Problem statement
Reproduce precisely the lines of the listing below, starting with the line that contains "# Step: Play" and stopping after the line that contains "pyautogui.scroll(3, 684, 468)"; include nothing else.

Segment Start: Information provided

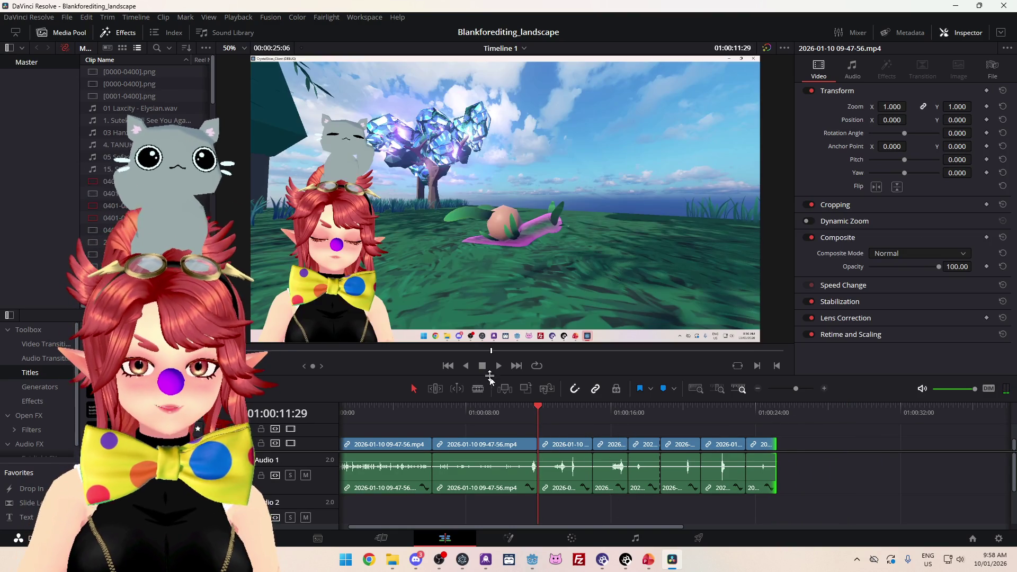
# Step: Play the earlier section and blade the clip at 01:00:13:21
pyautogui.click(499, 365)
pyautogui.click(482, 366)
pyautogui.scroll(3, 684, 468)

Segment End: Information provided
Segment Start: Information provided

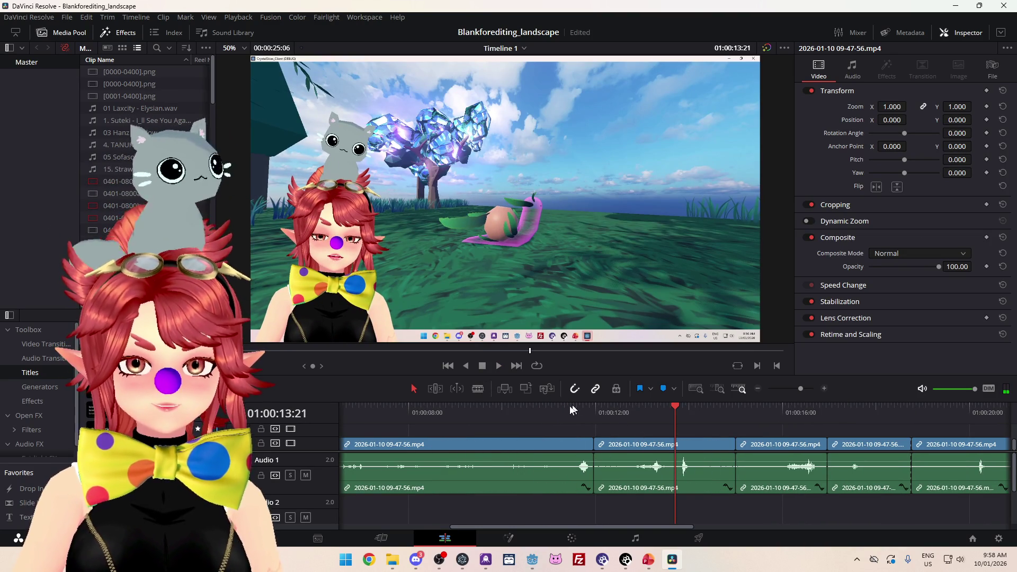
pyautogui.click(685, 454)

Segment End: Information provided

Solution for this task
# Step: Play the earlier section and blade the clip at 01:00:13:21
pyautogui.click(499, 365)
pyautogui.click(482, 366)
pyautogui.scroll(3, 684, 468)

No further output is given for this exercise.